Yesterday, after more than a month of steadily climbing fatality numbers, frantic cooling tower inspections, and conflicting information from city and state officials, the city's Health Department declared the largest Legionnaires' outbreak in NYC history officially over. The outbreak, which was first reported on July 12th, killed 12 New Yorkers and sickened more than 120 others.
The department has also identified the cooling towers atop the Opera House Hotel at 436 East 149th Street as the outbreak's ground zero. The Post reports that strain from these towers was matched to that found in 25 patients, and that mist from the towers could have traveled "up to a mile."
These particular cooling towers were among five Legionnaires' hot spots that Mayor de Blasio officially identified on August 5th (Lincoln Medical Center, Concourse Plaza, a Verizon building and Streamline Plastic Co. were the others).
Still, this news has likely elicited a face-palm from Glenn Isaacs, VP of the Empire Hotel Group which owns the Opera House. Isaacs lashed out at the mayor on August 10th, when an anonymous Health Department official told the NYTimes that, even though test results were still out, "the investigation so far pointed to the hotel" as the outbreak's source.
"It's outrageous that these officials would offer little more than speculation to the Times, while admitting in the same article that the information could be wrong," Isaacs said in a statement. "We are deeply concerned that there has been a rush to judgment as part of some game of one-upmanship between City and State officials. We made it clear to the DOH we viewed these statements as completely inappropriate, even reckless," he added.

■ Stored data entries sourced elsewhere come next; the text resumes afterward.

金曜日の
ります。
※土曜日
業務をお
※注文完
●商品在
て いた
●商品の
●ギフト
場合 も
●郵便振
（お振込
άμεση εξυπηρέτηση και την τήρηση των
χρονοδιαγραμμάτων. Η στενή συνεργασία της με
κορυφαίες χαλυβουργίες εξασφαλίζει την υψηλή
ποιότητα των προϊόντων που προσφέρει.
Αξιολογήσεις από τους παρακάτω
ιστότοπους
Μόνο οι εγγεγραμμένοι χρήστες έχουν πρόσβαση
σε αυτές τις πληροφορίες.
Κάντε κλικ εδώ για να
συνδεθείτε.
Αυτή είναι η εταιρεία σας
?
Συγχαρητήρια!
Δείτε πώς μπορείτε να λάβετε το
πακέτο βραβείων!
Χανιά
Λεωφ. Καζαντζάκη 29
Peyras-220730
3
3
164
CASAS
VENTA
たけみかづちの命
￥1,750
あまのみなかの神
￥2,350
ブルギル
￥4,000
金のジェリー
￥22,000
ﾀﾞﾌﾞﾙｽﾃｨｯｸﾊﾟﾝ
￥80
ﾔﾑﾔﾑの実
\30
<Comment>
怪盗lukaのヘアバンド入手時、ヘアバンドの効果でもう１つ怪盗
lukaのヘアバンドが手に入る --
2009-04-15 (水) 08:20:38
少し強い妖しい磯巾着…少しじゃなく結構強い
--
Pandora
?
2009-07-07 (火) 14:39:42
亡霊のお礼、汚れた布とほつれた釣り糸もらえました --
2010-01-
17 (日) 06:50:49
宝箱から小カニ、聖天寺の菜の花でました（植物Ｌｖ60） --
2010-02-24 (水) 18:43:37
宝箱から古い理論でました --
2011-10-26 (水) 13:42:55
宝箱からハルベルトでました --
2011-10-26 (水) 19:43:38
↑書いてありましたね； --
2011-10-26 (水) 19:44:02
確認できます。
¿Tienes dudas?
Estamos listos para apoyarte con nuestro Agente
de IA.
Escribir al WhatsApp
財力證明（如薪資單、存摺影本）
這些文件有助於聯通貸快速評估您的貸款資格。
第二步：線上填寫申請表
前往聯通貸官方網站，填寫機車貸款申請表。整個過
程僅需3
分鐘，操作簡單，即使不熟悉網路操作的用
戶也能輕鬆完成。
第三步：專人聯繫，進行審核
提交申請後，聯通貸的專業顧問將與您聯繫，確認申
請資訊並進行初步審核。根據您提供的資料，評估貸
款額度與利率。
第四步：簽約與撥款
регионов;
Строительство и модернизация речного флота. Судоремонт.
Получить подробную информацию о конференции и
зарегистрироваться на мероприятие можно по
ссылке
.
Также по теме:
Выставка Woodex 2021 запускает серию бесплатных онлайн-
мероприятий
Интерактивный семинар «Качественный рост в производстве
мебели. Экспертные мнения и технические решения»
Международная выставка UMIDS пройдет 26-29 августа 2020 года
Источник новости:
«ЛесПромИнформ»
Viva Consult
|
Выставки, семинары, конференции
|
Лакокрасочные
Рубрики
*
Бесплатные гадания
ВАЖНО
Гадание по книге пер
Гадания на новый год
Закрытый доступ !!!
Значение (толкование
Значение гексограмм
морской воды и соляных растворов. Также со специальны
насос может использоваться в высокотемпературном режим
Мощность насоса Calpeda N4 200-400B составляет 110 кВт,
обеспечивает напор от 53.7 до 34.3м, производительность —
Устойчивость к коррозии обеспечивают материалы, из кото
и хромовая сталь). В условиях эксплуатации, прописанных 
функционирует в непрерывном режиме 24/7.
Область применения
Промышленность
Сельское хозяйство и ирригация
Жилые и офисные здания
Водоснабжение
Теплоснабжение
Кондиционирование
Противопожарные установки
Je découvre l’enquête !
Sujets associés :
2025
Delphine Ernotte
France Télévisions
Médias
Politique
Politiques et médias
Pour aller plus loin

De Blasio was dismissive of Isaac's frustration—later that week he told reporters, "I don't know why there's such great concern for the owner of a hotel when we are talking about a disease outbreak that's affecting so many people."
The Opera House Hotel, known for playing host to public figures like Harry Houdini and the mayor of San Juan, has since issued a statement, stating that since cleaning, the cooling towers have tested negative for Legionnaires'.
But there's more! Even though the outbreak has been declared "over," and no new cases have been reported since August 3rd, the disease tends to incubate for two weeks. According to the News, Health Commissioner Mary Bassett hedged yesterday that there was still an "outside chance" of new cases.